[Extracted text]
Following the company’s first quarter results, Haywood analyst Gianluca Tucci has cut his price target on Enthusiast Gaming (Enthusiast Gaming Stock Quote, Chart, News, Analysts, Financials TSX:EGLX).
On May 15, EGLX reported its Q1, 2024 results. The company posted an Adjusted EBITDA loss of $1.8-million on revenue of $23.3-million, down from $42.9-million year-over-year.
“The cornerstone of Enthusiast Gaming has always been, and remains, the strength of its owned and operated assets,” said interim CEO Adrian Montgomery. “Assets like TheSimsResource, U.GG, Icy-Veins, PocketGamer, Luminosity Gaming, NFL Tuesday Night Gaming, and our many other assets and properties that boast large, coveted and highly engaged gaming audiences. During and subsequent to the first quarter, the team has been hard at work, delivering much-needed focus, stability and excitement to the business, including streamlining the company’s cost structure, executing significant product advancements across our asset portfolio, expanding our key strategic partnerships, including the signing of a new sports league, and the divestment of certain non-core, non-profitable legacy assets, bolstering the company’s balance sheet. On the back of all of these changes we have reported our best quarterly adjusted EBITDA [earnings before interest, taxes, depreciation and amortization] in company history, in our seasonally slowest quarter of the year, and having only initiated our cost savings program in March of this year. These results indicate a clear path to scalable and sustainable profitability in 2024, positioning us for a return to growth.”
The analyst reviewed the quarter.
[/Extracted text]
[Recorded data]
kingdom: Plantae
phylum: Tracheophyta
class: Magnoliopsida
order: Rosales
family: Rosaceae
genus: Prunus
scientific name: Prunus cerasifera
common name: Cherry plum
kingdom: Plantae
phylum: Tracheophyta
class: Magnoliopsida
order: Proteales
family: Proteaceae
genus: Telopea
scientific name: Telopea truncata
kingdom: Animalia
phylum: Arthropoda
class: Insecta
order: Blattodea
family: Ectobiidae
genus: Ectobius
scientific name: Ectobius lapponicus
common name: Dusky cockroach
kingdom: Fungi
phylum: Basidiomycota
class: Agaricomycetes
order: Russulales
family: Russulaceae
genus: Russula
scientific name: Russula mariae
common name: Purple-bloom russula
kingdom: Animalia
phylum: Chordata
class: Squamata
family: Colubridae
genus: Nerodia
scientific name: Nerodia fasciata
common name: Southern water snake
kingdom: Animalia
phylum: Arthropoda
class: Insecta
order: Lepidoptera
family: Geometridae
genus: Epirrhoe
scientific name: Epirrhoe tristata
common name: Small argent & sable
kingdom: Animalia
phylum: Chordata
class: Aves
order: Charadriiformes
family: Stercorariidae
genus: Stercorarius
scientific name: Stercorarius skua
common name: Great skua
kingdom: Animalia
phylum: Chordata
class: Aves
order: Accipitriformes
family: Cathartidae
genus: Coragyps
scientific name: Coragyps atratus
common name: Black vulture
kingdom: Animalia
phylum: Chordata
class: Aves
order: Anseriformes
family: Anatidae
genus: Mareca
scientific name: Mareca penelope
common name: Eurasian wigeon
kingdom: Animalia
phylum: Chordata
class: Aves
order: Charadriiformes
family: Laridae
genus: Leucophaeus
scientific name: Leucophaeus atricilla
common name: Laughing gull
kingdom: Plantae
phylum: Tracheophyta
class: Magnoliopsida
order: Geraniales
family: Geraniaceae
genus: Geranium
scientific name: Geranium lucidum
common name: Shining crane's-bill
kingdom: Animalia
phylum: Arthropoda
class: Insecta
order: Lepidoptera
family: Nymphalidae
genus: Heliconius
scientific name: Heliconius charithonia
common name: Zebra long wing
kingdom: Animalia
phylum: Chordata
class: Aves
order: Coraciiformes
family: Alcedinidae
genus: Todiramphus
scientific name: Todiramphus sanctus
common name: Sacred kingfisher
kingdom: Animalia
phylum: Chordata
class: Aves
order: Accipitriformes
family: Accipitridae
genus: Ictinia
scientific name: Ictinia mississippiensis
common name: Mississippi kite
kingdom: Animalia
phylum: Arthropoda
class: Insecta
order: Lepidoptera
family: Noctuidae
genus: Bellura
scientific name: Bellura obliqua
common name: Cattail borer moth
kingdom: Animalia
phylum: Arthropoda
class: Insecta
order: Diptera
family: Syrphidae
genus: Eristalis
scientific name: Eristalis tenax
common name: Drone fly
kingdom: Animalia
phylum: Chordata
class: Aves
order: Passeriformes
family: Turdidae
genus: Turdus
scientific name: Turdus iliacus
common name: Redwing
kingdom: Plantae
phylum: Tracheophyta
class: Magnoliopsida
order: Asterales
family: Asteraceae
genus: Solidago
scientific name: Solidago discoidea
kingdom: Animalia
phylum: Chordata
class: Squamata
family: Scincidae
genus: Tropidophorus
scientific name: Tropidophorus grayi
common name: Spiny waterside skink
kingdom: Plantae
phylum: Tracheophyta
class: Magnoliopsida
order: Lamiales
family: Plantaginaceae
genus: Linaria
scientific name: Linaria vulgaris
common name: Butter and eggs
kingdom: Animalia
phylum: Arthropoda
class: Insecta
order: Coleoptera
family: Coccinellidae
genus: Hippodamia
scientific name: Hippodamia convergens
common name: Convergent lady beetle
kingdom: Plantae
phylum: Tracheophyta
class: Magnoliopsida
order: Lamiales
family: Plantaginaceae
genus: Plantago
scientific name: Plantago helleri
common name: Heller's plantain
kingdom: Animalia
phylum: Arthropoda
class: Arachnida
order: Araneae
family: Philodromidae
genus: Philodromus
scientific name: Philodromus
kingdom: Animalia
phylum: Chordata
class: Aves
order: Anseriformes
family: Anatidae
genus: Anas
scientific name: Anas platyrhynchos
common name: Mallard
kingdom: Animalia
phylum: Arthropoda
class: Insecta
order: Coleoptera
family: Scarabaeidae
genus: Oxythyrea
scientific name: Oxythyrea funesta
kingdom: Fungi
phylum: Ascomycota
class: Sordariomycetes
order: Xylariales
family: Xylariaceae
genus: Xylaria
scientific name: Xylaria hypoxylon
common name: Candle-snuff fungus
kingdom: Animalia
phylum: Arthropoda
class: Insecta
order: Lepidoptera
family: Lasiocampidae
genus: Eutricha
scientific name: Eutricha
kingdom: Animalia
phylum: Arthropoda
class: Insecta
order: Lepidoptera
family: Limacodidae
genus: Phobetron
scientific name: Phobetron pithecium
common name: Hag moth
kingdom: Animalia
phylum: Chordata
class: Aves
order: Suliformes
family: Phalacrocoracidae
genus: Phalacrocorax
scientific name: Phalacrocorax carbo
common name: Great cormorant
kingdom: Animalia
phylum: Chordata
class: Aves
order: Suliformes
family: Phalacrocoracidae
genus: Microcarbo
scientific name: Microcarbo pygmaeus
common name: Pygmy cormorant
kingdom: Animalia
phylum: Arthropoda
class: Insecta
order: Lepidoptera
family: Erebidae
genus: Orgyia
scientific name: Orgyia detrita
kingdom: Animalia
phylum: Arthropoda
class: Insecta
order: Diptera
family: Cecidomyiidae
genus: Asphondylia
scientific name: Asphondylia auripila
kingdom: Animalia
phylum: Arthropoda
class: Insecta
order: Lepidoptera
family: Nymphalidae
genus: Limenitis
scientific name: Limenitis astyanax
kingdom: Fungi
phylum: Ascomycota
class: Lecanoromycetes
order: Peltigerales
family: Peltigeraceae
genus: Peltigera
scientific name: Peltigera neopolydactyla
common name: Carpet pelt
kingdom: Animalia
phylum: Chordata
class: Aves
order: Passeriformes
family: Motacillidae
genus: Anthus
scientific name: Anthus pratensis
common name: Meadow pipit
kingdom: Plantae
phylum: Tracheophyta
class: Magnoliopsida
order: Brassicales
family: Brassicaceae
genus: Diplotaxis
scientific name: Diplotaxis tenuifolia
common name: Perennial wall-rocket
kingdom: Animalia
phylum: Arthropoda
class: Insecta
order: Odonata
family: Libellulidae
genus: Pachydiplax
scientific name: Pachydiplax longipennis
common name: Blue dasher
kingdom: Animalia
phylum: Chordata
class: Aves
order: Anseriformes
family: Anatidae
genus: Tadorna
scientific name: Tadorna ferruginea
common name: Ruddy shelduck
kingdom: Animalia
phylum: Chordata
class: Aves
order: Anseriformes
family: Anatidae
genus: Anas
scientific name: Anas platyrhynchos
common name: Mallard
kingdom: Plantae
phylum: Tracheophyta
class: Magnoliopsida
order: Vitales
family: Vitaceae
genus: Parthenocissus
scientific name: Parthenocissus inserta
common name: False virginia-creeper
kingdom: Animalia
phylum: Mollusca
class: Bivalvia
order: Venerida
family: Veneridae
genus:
[/Recorded data]
§ **Problem set**
1) Answer from the Enthusiast Gaming article:
(a) Which analyst cut the price target on Enthusiast Gaming?
(b) What revenue did the company post for Q1 2024?
(c) In what month did the company start its cost savings program?
2) Write the next part of the Enthusiast Gaming article, picking up after its last sentence.
The lines have nothing to do with the Enthusiast Gaming article.

§ **Outputs in order**
1)
(a) Haywood analyst Gianluca Tucci
(b) $23.3-million
(c) March

2)
“EGLX reported Q1/24 which highlighted its new focus of not pursuing low/no margin business with the benefits from the Company’s $10M cost reduction program to be observed in Q2,” he wrote. “EGLX has pivoted its focus to profitable revenue generation, gross margin expansion, and rightsizing its cost structure. We are encouraged by the early actions and anticipate for more to come in EGLX’s pursuit of strengthening its balance sheet and positioning for growth. Q1 marked its best Adj. EBITDA quarter ever. On its conference call, EGLX disclosed it has signed a strategic partnership with the NHL in a multi-year partnership to launch with the 2024/2025 season – we expect a formal announcement in the near-term. Also disclosed is that NFL TNG returns for season 3. We modestly lower our near-term expectations as the Company works through a reorg with limited financial resources available. While we continue to view the Company’s assets as undervalued and remain constructive longer-term, we acknowledge the continued near-term overhang associated with recent Company decisions and balance sheet uncertainty. Despite lowering revenue estimates at higher margins, we maintain our BUY rating acknowledging the inherent strategic value of EGLX’s gaming properties and KPI stability. We see potential for a positive reversal on any positive catalysts that support our Buy rating. We continue to model a $10M equity injection this year and note that EGLX is in breach of a covenant and has not yet received a waiver – the Company continues to explore avenues to shore its balance sheet and we reflect this in our WACC assumption while continuing to view its assets as undervalued. Mgmt expresses confidence that a waiver will be received from its lender.
In a research update to clients May 17, Tucci maintained his “Buy” rating but lowered his price target on EGLX from $0.50 to $0.35.
The analyst thinks the company will post Adjusted EBITDA of negative $1.3-million on revenue of $100.5-million in fiscal 2024. He expects those numbers will improve to Adjusted EBITDA of positive $5.0-million on a topline of $110.5-million in fiscal 2025.
“Our $0.35 DCF-based price target implies a 0.8x EV/Revenue multiple on our 2024 estimates,” Tucci added. “EGLX is currently trading at 0.5x EV/Revenue on our 2024 estimates, versus its Advertising & Marketing peer median at 1.7x and its Gaming Publisher/Developer peer median of 3.3x.”